Maybe I was insulated from the detritis because I always had a book in front of my face blocking out some of the toxic images. Maybe I was not insulated and I’m completely delusional in evaluating my own level of ruin. Maybe it’s not detritis at all.
All I know is: I don’t want my kids to be cut off from our world, for all its good and its bad, because of some conservative adherence to the tenets of a simpler time. I won’t feign innocence if I am someday accused of teaching my son to work my desktop tablet and play the Wii at much too young an age, but I doubt that these are truly the meat ‘n’ potatoes of raising a well-rounded child.

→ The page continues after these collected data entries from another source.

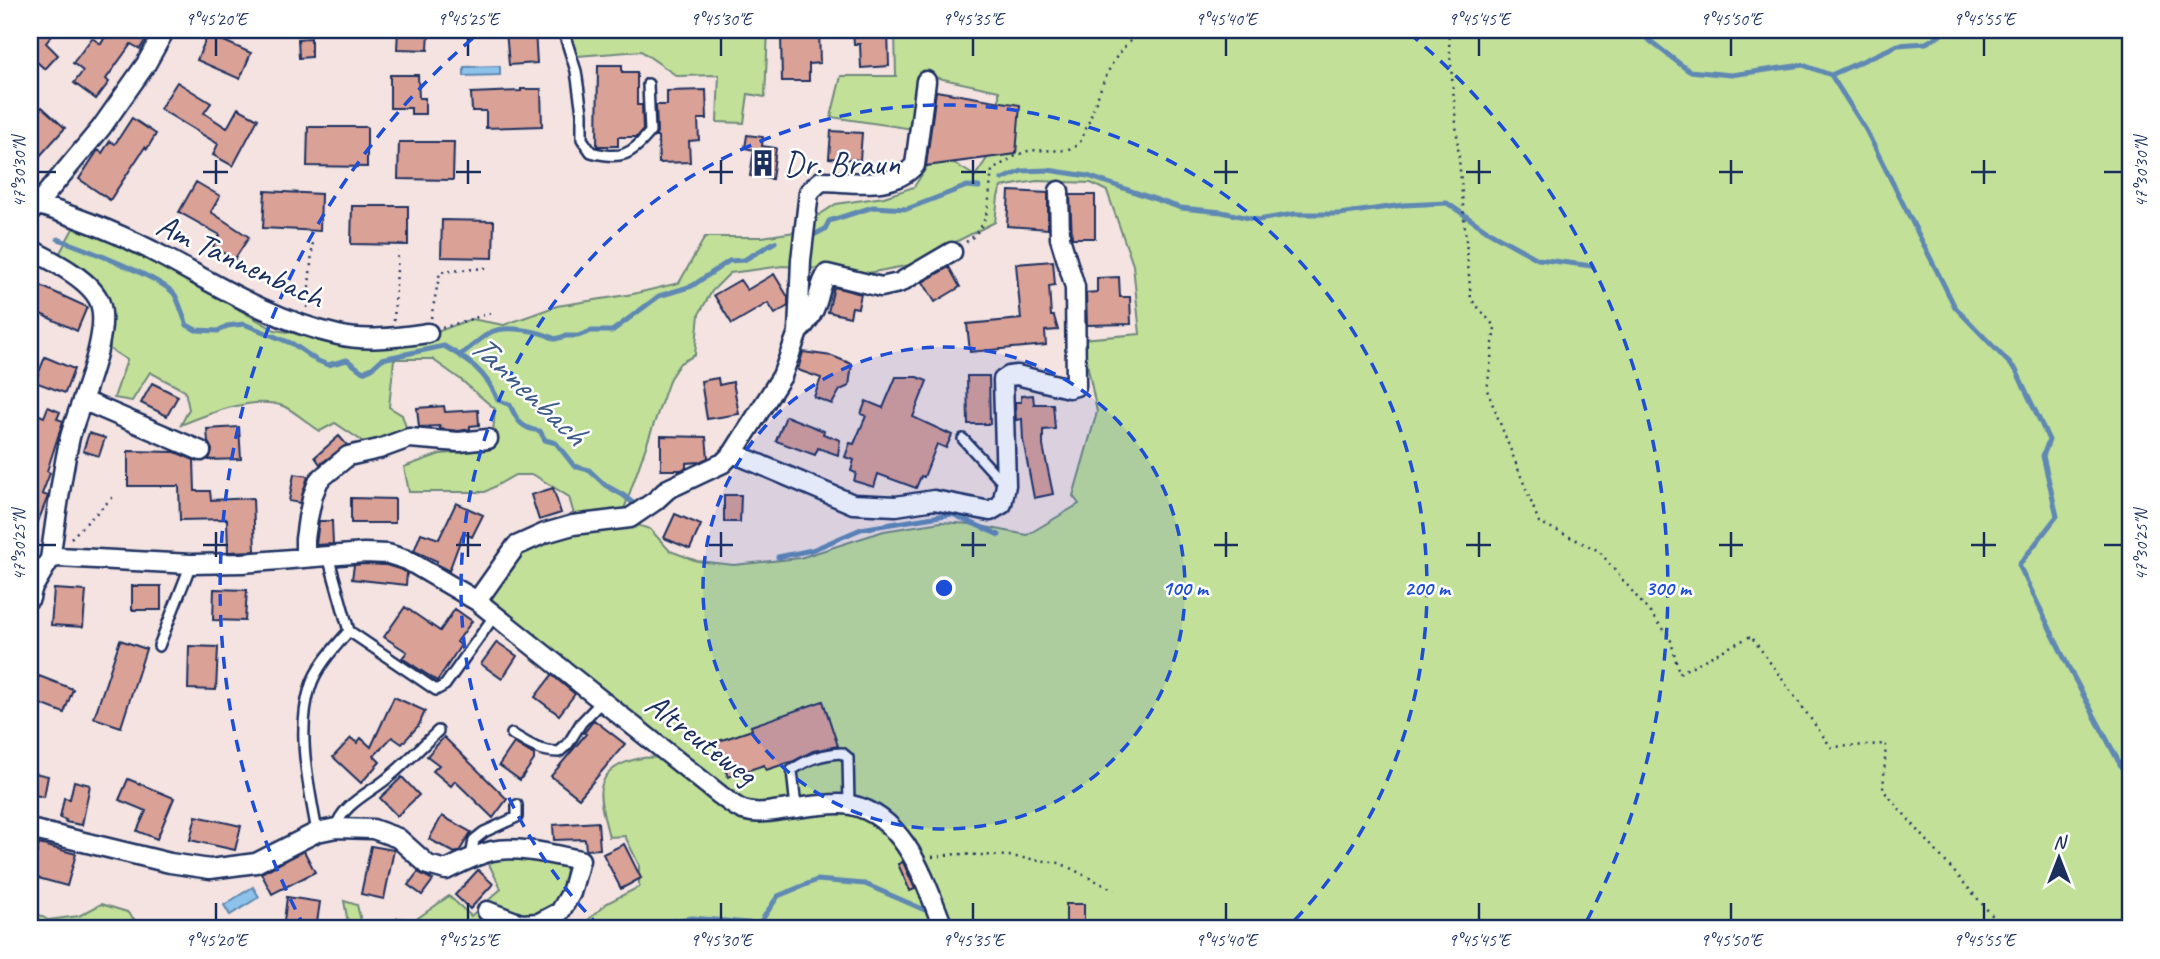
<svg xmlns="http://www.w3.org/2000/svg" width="2160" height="959" viewBox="0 0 2160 959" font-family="Caveat,sans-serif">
<rect width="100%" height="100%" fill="#f4e3e0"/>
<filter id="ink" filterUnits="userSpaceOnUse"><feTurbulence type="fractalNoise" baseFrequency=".0143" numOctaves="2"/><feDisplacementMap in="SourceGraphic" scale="14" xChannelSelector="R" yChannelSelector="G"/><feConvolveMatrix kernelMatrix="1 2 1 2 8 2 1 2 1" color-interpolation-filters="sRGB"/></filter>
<g filter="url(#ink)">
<!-- green -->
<path fill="#c2e098" stroke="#6e887b" stroke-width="2" d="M567 30H768L765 97 748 94 744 123 717 122 719 75 677 76 641 51 577 56Z
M895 30H2130V929H558L586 922 607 903 639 887V865L625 836 609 837C606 824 598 800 601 788 606 763 639 756 660 758L486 599 518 553 577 529 634 524 650 529 670 551 697 561 734 565 800 558 884 531 941 522 970 524 1027 535 1079 504 1073 496 1097 412 1082 339 1140 334 1133 265 1107 191 1091 183 1037 181 1001 187 998 197 995 222 910 265 868 273 783 266 730 273 712 291 699 314 695 355 680 363 670 378 623 512 575 518 569 497 534 475H515L485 492H409L404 467 440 454 487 450 493 433 495 409 460 379 432 359H394L389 407 402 415 408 433 365 443 335 423 320 431C308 424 295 411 283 406 254 395 208 414 181 425L189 409 185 391 150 372 132 401 114 398 127 360 110 349V331L95 292 56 260 76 223 174 259 227 303 275 330 346 341 421 338 471 319 504 325 557 306 633 294 679 283 705 237H762L801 231 816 217 836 204 884 197 914 187 936 152 975 176 999 141V91L934 77 922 88 913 129 831 117 841 76H896Z
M528 856 567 862 557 929H379L398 918 415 920 449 896 471 916 501 889 487 860Z
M344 901 357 905 363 929H346L348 923Z
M101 904 127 912 144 929H30V910L48 920 79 916Z"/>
<!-- water -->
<path fill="#8dc3eb" stroke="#5f88b3" stroke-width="2" d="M500 66V75L464 76V67Z
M253 887 259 897 230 915 224 905Z"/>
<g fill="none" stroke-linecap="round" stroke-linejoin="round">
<!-- stream -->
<path stroke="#5f88b3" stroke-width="5" d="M1636 30 1689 71 1731 75 1803 65 1831 75 1898 45 1926 43 1949 30
M1831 75 1866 130 1955 307 2016 370 2049 440 2043 456 2057 516 2019 565 2070 670 2130 783
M1002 179 1022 171 1048 170 1088 176 1181 208 1222 212 1258 220 1294 214H1339L1403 205 1447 203 1489 232 1538 259 1592 266
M810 237 825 229 829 221 873 207 907 209 967 186 979 187
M58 239C80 247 165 279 175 295 180 304 183 316 187 325L196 330 218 331 227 326 244 324 293 344 316 360 328 365 347 360 363 372 372 368 382 359 444 346C470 361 486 372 498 400L510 405C517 421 522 429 540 431L545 440 556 443 574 466 589 470 605 485 623 495 633 503
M460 355C469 349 482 337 491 332 507 325 541 331 555 339L566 336H578L591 331H612L659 296 692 286 729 261 744 260 775 242
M778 557 812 550 861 529 952 514 999 535
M943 917 980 929
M620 929 692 918 759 924 778 896 817 880 865 884 934 914"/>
</g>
<!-- building -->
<path fill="#daa197" stroke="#1b2f5e" stroke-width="2" d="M30 30H56L46 43 58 55 45 69 30 56Z
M109 30H151L140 49 131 44 106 79 109 82 96 99 74 83 83 71 73 63 92 38 101 44Z
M398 30H429L428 50 397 49Z
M535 30 537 63 509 65 506 31Z
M791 30H819L820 63 809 64V81H782L781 35H791Z
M853 30H888L889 66 861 68 860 44H854Z
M208 34 251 53 240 79 197 60Z
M311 38V57L299 58 298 39Z
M598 65H622V72H637V105H642L643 130 637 137H618V146H597Z
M390 75H418L419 98H425V114H411V108H390Z
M177 82 211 103 204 113 227 128 238 108 258 119 233 166 213 155 218 144 160 109Z
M521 89H541L542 126 486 128V111H472L471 93 521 91Z
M706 90 707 119H698L699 140 689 141 690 162 659 163 658 137H655L657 132 656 105H667V91Z
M936 91 1020 105 1016 154 926 166Z
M42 107 65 128 30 167V120Z
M132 118 156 134 147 149 145 147 110 200 79 179 98 150 102 153 110 141 115 144Z
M308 127H367V167L307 166Z
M831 131 862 133 860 160 829 158Z
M747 135 763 137 762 146 776 148 772 179 750 176 754 150 745 148Z
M399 142H454L453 180 398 179Z
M196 182 220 196 211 212 249 237 234 260 213 246 220 235 179 212Z
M265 191 321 194 320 231 263 228Z
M1009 191 1048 193V229L1007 226Z
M1070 195H1095V238H1072Z
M352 206H408V245L351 244Z
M442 220 494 221 493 258 441 257Z
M1053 261 1055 285 1049 286 1051 316H1054L1058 330 1045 331 1046 345 970 352 967 324 1021 319 1016 264Z
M949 267 960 287 935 302 923 282Z
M774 274 788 297V306L775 314 768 303 732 324 714 295 740 280 747 290Z
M1119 277 1120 297H1130L1131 324 1087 325 1086 293 1097 292V278Z
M30 281 87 307 77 331 30 309Z
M834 287 861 294 858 308 852 307 850 317 828 312Z
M803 352 832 356 852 364 849 386 840 390 832 404 814 397 821 378 798 370Z
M45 357 74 369 65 393 35 382Z
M967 376H989L990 424H968Z
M896 377H917L927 381 913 417 952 435 946 448 937 444 924 477 921 476 916 488 878 474 874 487 854 481 856 473 851 471 854 460 845 457 850 443 854 444 866 416 861 414 866 401 883 408Z
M718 378 719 385 733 382 739 414 707 419 701 381Z
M152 383 178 396 167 416 141 403Z
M1033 395 1034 404H1053L1055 429 1043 430V446L1053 494 1034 498 1023 440 1022 419 1016 420 1015 402H1021V396Z
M444 406 445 412 478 410 479 425 470 426V429L459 431 440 429V426L419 427 417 408Z
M48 407 60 412 57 419 63 421 47 471 50 473 42 494 48 496 31 540 30 411 44 417Z
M786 416 824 431 823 434 840 440 838 455 818 448 815 455 776 441Z
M239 427 241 459 209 460 212 450 208 442 207 429Z
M89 433 105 438 99 456 83 451Z
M339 436 347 445 320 464 315 457Z
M661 436 706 437 708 458 699 462 686 463V468L681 470H661Z
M128 451 175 452 194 460 195 491H210L211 500 253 498 255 551 228 552 227 519 180 520 179 486H128Z
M294 474 308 476 300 503 289 501Z
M553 488 561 513 539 520 531 495Z
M724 495H741L740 522H724Z
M351 498 395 499V523H351Z
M456 503 483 515 472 537 463 533 449 571 436 564 437 561 414 551 421 533 439 539Z
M675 514 701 525 690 549 664 538Z
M319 521H332L333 544 316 545Z
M364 564 386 565 402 570 407 573 406 585 352 579 354 565Z
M132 586H161V610H132Z
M54 589 86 591 83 627 51 625Z
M214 589 247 590 245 621 213 620Z
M405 607 440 631 455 609 472 621 457 642 461 645 437 681 402 658 407 652 384 637Z
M120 640 146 649 121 727 94 718Z
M497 642 517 656 502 679 481 664Z
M189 646 218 647 216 690 188 689Z
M552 675 575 694 559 715 535 697Z
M39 676 73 689 64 713 30 700Z
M394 697 425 711 419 725 402 744 392 737 374 756 380 762 361 783 333 757 351 738 357 743 361 738 371 747Z
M823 701 838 746 813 751 794 761 766 770 764 765 728 777 716 742 752 730 751 726Z
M594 720 625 744 579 798 551 776 586 734 584 733Z
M444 737 507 799 493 818 455 781 451 786 433 771 439 765 427 756Z
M514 743 534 755V760L520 780 499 765Z
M30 772 48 776 44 797 30 794Z
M402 777 419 795 397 816 380 798Z
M128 779 174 798 157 839 137 831 146 811 119 800Z
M74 781 90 785 82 825 65 822 66 820 60 818 64 798 70 799Z
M196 816 241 826 235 850 190 840Z
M442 816 471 832 460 850 455 853 429 839Z
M598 822 600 849 586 850 585 839 554 840 553 825Z
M39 844 76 854 67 886 31 876Z
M624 844 641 878 621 889 603 854Z
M371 846 394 850 384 899 361 894Z
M304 851 315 872 272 894 261 873Z
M903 862 915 889 910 891 898 864Z
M478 870 493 884 470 909 455 895Z
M418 872 433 880 422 895 408 885Z
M287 897 320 902 316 929H283Z
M1066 904H1084V923H1066Z"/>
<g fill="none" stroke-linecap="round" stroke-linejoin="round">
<defs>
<path id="service" d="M563 30 576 71 582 113V139L591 152C620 160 631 156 650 132L648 84
M963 439 1004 484
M349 631 436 690 445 685 495 615
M159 646 191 564
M512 734C528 744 540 752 559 752L568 744 581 723 603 700
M796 808 792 770C808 759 822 754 842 753L848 758 849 805
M336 828C341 804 374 791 390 776 407 762 422 746 438 731
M317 832C309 786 296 733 310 688 316 667 335 647 349 631L328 556
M471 857 474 840 484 832 517 817V805"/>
<path id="minor" d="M36 204C77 217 126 236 164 257 220 287 275 321 338 335 367 342 398 337 428 333
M30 213 101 128 146 64 165 30
M30 249C51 260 92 280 100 303 111 335 79 404 70 437 61 477 56 519 50 559
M798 332C807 323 813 314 817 302 820 292 821 283 827 274L881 287 899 283 952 252
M82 400 201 451
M733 453 853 504 896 506 934 500 990 511 1002 504 1006 485 1003 380 1009 376 1017 375 1069 388 1076 386 1075 287 1060 238 1059 191
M305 558V539L308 518 313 495 319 480 348 456 379 449 409 438 459 442 488 439
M30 598 32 589 50 559 58 557 191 564 242 563 364 553 388 554 407 560 477 601 720 795C727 800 735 807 743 810 761 816 779 809 797 808 811 806 837 802 851 805 907 817 925 883 944 929
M477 601 516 546 545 533 573 525 630 518 655 501 668 489 723 463 733 453 782 376 798 332 801 260 809 192 821 181C852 181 892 191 915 165L926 81
M30 829 170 863 210 869 256 863 317 832 336 828 373 829 398 838 428 865 446 870C461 863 475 855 492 851 516 845 555 855 580 860L571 893 560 912 539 923 521 924 487 911"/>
</defs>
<!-- service casing -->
<use href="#service" stroke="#1b2f5e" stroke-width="14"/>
<!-- minor casing -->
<use href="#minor" stroke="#1b2f5e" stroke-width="23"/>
<!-- path -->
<path stroke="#1b2f5e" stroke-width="2.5" stroke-dasharray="2 5" stroke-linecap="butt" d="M1448 30 1471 299 1495 327 1487 390 1539 522 1599 551 1670 637 1679 673 1751 636 1831 747 1886 744 1883 790 2004 929
M966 242C992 225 988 197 992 170 1003 164 1016 154 1028 151 1045 148 1064 155 1079 144 1096 112 1100 73 1126 45 1132 38 1141 34 1149 30
M307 308 313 241
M431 318 440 272 485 268V262
M394 321 398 251
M442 328 494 312
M71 538 116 494
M932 857 957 854 1009 856 1060 863 1114 890"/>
<!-- service -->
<use href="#service" stroke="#fff" stroke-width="9"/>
<!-- minor -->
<use href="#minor" stroke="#fff" stroke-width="18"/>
</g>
</g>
<!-- ticks -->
<path fill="none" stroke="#1b2f5e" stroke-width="2.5" d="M216 38V56M468 38V56M721 38V56M973 38V56M1226 38V56M1479 38V56M1731 38V56M1984 38V56M216 160V184M468 160V184M721 160V184M973 160V184M1226 160V184M1479 160V184M1731 160V184M1984 160V184M38 172H56M203 172H228M456 172H481M709 172H733M961 172H986M1214 172H1238M1466 172H1491M1719 172H1743M1971 172H1996M2104 172H2122M216 532V557M468 532V557M721 532V557M973 532V557M1226 532V557M1479 532V557M1731 532V557M1984 532V557M38 545H56M203 545H228M456 545H481M709 545H733M961 545H986M1214 545H1238M1466 545H1491M1719 545H1743M1971 545H1996M2104 545H2122M216 903V920M468 903V920M721 903V920M973 903V920M1226 903V920M1479 903V920M1731 903V920M1984 903V920"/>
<!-- distance rings -->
<circle cx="944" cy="588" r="241" fill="#1d4ed8" fill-opacity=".12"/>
<g fill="none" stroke="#1d4ed8" stroke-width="3.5" stroke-dasharray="12 9">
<circle cx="944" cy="588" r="241"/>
<path d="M600 927A483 483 0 1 1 1288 927"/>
<path d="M305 928A724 724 0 0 1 479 33M1409 33A724 724 0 0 1 1583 928"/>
</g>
<!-- icons -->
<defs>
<symbol id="building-bare" viewBox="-9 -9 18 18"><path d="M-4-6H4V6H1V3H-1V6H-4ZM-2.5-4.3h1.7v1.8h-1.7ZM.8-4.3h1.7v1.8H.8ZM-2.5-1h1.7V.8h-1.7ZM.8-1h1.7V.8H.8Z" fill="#1b2f5e" stroke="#fff" stroke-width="2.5" paint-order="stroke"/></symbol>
</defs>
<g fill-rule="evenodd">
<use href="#building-bare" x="744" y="144" width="38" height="38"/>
</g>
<g text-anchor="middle" stroke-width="5" stroke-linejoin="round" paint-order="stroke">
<!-- poi labels -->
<g font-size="33" fill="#1b2f5e" stroke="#fff" text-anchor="start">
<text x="784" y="175">Dr. Braun</text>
</g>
<!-- street labels -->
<g font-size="33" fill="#1b2f5e" stroke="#fff">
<text transform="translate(241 260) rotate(25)" y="12">Am Tannenbach</text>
<text transform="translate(702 738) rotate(37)" y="12">Altreuteweg</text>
</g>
<!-- water labels -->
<g font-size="35" font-style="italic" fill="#3d5b88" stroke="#fff">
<text transform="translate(529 389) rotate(43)" y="12">Tannenbach</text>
</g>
</g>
<circle cx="944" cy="588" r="10" fill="#1d4ed8" stroke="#fff" stroke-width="3.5"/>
<g font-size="21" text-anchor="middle" font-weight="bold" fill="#1d4ed8" stroke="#fff" stroke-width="5" stroke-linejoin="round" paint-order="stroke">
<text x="1185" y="595">100 m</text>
<text x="1427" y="595">200 m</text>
<text x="1668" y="595">300 m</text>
</g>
<!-- margin -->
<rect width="2160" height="959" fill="none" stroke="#fff" stroke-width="77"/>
<!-- north arrow -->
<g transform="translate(2059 858)" stroke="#ffffff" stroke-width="5" paint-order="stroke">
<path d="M0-5L12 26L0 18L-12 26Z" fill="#1b2f5e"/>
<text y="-10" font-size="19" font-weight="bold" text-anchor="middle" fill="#1b2f5e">N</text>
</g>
<rect x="38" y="38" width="2084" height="882" fill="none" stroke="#1b2f5e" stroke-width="2.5"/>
<g font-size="18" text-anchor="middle" fill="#1b2f5e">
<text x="216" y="25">9°45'20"E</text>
<text x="468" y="25">9°45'25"E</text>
<text x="721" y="25">9°45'30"E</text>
<text x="973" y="25">9°45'35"E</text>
<text x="1226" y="25">9°45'40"E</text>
<text x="1479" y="25">9°45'45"E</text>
<text x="1731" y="25">9°45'50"E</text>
<text x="1984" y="25">9°45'55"E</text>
<text transform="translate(19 172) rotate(-90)" y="6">47°30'30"N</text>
<text transform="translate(2141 172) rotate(-90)" y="6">47°30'30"N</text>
<text transform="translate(19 545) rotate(-90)" y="6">47°30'25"N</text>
<text transform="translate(2141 545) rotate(-90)" y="6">47°30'25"N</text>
<text x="216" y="946">9°45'20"E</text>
<text x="468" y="946">9°45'25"E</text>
<text x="721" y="946">9°45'30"E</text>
<text x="973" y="946">9°45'35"E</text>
<text x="1226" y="946">9°45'40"E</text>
<text x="1479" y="946">9°45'45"E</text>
<text x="1731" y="946">9°45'50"E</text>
<text x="1984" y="946">9°45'55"E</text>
</g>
</svg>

And there’s this: Researchers at Harvard and Children’s Hospital in Boston recently found that TV is neither beneficial nor harmful to a baby’s cognitive development. It has only been concluded that TV gets in the way of meaningful conversation and other bonding activities that could be going on in its place. (Duh?)
As with any mechanized entertainment, TV requires an ongoing judgment call on the part of parents. I am okay with my son pointing and squealing every time there’s a dog on TV, as long as he goes right back to reading Brown Bear, Brown Bear when the dog disappears.